Night Owls Might Be 2x Likely To Underperform At Work

It should be no surprise that the traditional 9-5 work day doesn't benefit night owls. A new study out of Finland has claims that compared to early birds, night owls are twice as likely to underperform in the workplace. Simply put, early risers tend to work better in the morning and night owls work better in the evening; and for the most part, it's all genetic. The preference of morning vs. night is called chronotype and is a reflection of a person's underlying circadian rhythm.

The study collected data from 5,881 people regarding their work life, health and sleep patterns.
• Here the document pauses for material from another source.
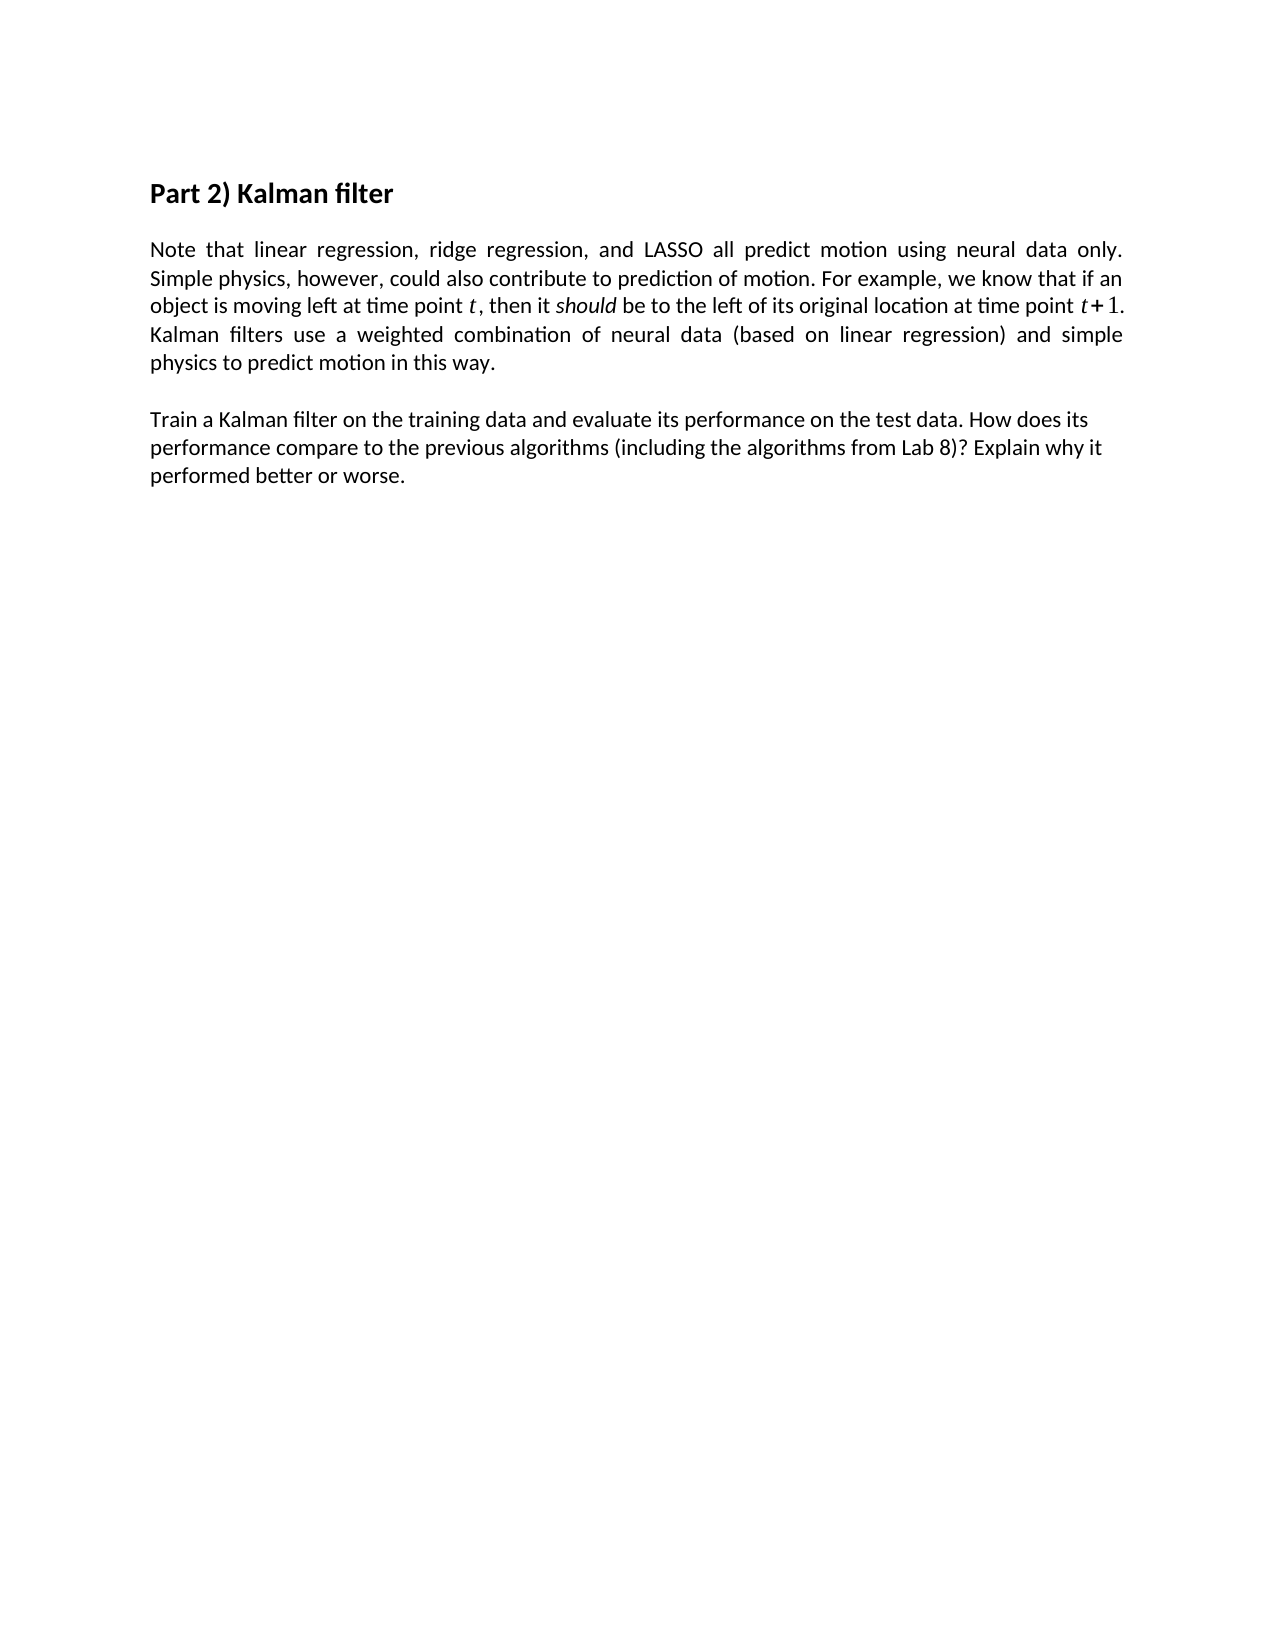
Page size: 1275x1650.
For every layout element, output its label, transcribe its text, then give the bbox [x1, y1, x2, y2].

text Note that linear regression, ridge regression, and LASSO all predict motion using neural data only. Simple physics, however, could also contribute to prediction of motion. For example, we know that if an object is moving left at time point , then it should be to the left of its original location at time point . Kalman filters use a weighted combination of neural data (based on linear regression) and simple physics to predict motion in this way. [150, 236, 1125, 376]
subtitle Part 2) Kalman filter [150, 175, 1125, 211]
text Train a Kalman filter on the training data and evaluate its performance on the test data. How does its performance compare to the previous algorithms (including the algorithms from Lab 8)? Explain why it performed better or worse. [150, 405, 1125, 489]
  • 10% of men and 12% of women were night owls; 72% of worked in day jobs
    • The remaining participants were split evenly 50-50: early risers and "intermediate chronotypes" (people somewhere in the middle)
  • 25% of night owls rated their own work performance as poor
    • They also were "higher risk" of retiring early due to disability

The study was published in the journal Occupational & Environmental Medicine. Kristen Knutson, an associate professor at Northwestern University that studies the link between sleep, circadian rhythms and diseases, has this to say on the subject:

"If evening types have to work in the early morning, they won't rate their work ability as high as morning types. The reverse would be true as well. If normal business hours were 3 p.m. to 11 p.m., the early morning types would feel worse than evening types. The underlying mechanism is our internal biological clock that dictates the time of day we perform best."
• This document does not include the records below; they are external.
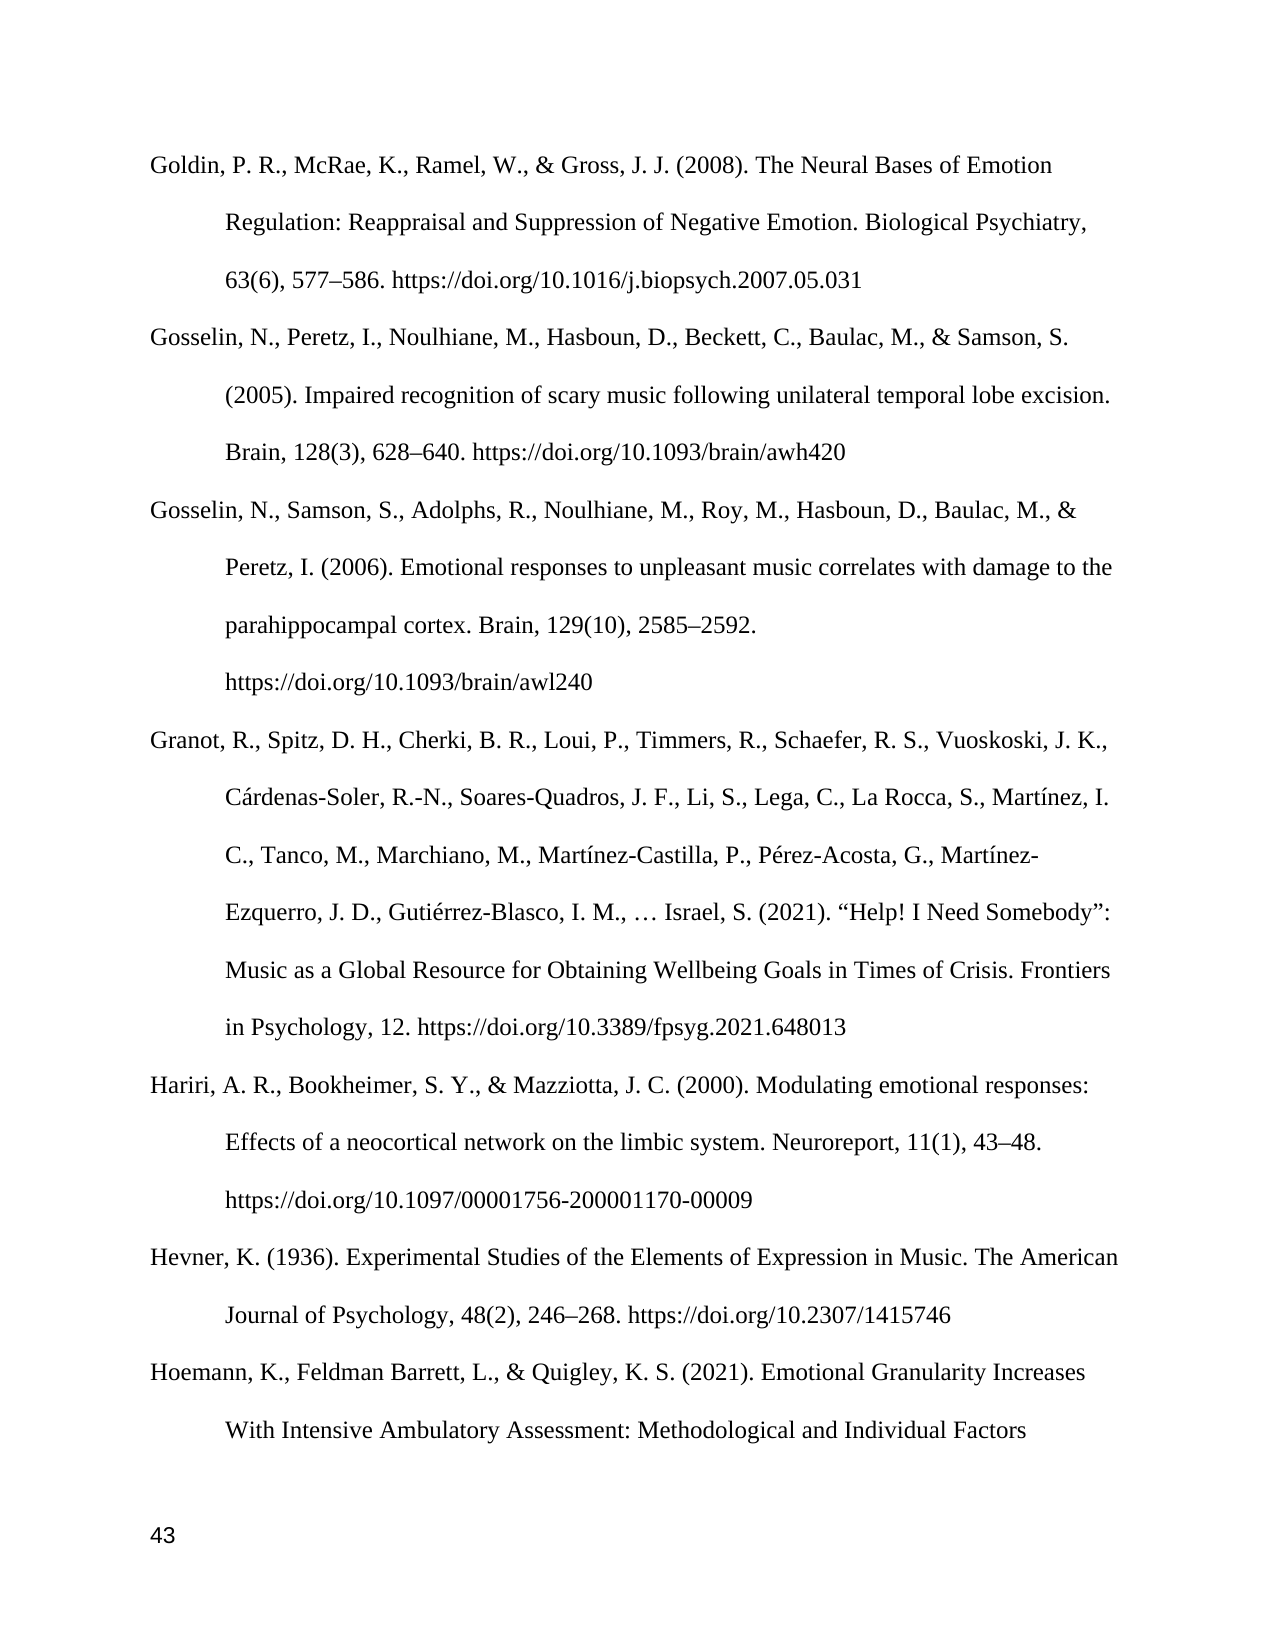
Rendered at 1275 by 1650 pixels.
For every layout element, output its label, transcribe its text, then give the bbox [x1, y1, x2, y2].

text Hevner, K. (1936). Experimental Studies of the Elements of Expression in Music. The American Journal of Psychology, 48(2), 246–268. https://doi.org/10.2307/1415746 [150, 1242, 1125, 1329]
text Gosselin, N., Peretz, I., Noulhiane, M., Hasboun, D., Beckett, C., Baulac, M., & Samson, S. (2005). Impaired recognition of scary music following unilateral temporal lobe excision. Brain, 128(3), 628–640. https://doi.org/10.1093/brain/awh420 [150, 322, 1125, 466]
text Hariri, A. R., Bookheimer, S. Y., & Mazziotta, J. C. (2000). Modulating emotional responses: Effects of a neocortical network on the limbic system. Neuroreport, 11(1), 43–48. https://doi.org/10.1097/00001756-200001170-00009 [150, 1070, 1125, 1214]
text Gosselin, N., Samson, S., Adolphs, R., Noulhiane, M., Roy, M., Hasboun, D., Baulac, M., & Peretz, I. (2006). Emotional responses to unpleasant music correlates with damage to the parahippocampal cortex. Brain, 129(10), 2585–2592. https://doi.org/10.1093/brain/awl240 [150, 495, 1125, 696]
text Granot, R., Spitz, D. H., Cherki, B. R., Loui, P., Timmers, R., Schaefer, R. S., Vuoskoski, J. K., Cárdenas-Soler, R.-N., Soares-Quadros, J. F., Li, S., Lega, C., La Rocca, S., Martínez, I. C., Tanco, M., Marchiano, M., Martínez-Castilla, P., Pérez-Acosta, G., Martínez-Ezquerro, J. D., Gutiérrez-Blasco, I. M., … Israel, S. (2021). “Help! I Need Somebody”: Music as a Global Resource for Obtaining Wellbeing Goals in Times of Crisis. Frontiers in Psychology, 12. https://doi.org/10.3389/fpsyg.2021.648013 [150, 725, 1125, 1041]
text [150, 1357, 1125, 1444]
text Goldin, P. R., McRae, K., Ramel, W., & Gross, J. J. (2008). The Neural Bases of Emotion Regulation: Reappraisal and Suppression of Negative Emotion. Biological Psychiatry, 63(6), 577–586. https://doi.org/10.1016/j.biopsych.2007.05.031 [150, 150, 1125, 294]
The moral of this study is that the traditional workday doesn't benefit everyone. In fact, Suzanne Hood, an associate professor at Bishop's University in Quebec, Canada says:

Night owls shouldn't be alarmed by the findings... Rating job performance doesn't necessarily tell you about the quality of the work in real terms. Also, the study was observational -- it doesn't mean that being a night owl makes you less able to work... Employers could benefit from people with different chronotypes. For example, the employee who seems like a slow starter in the morning might be the person who's most able to work effectively into the evening to meet an important deadline.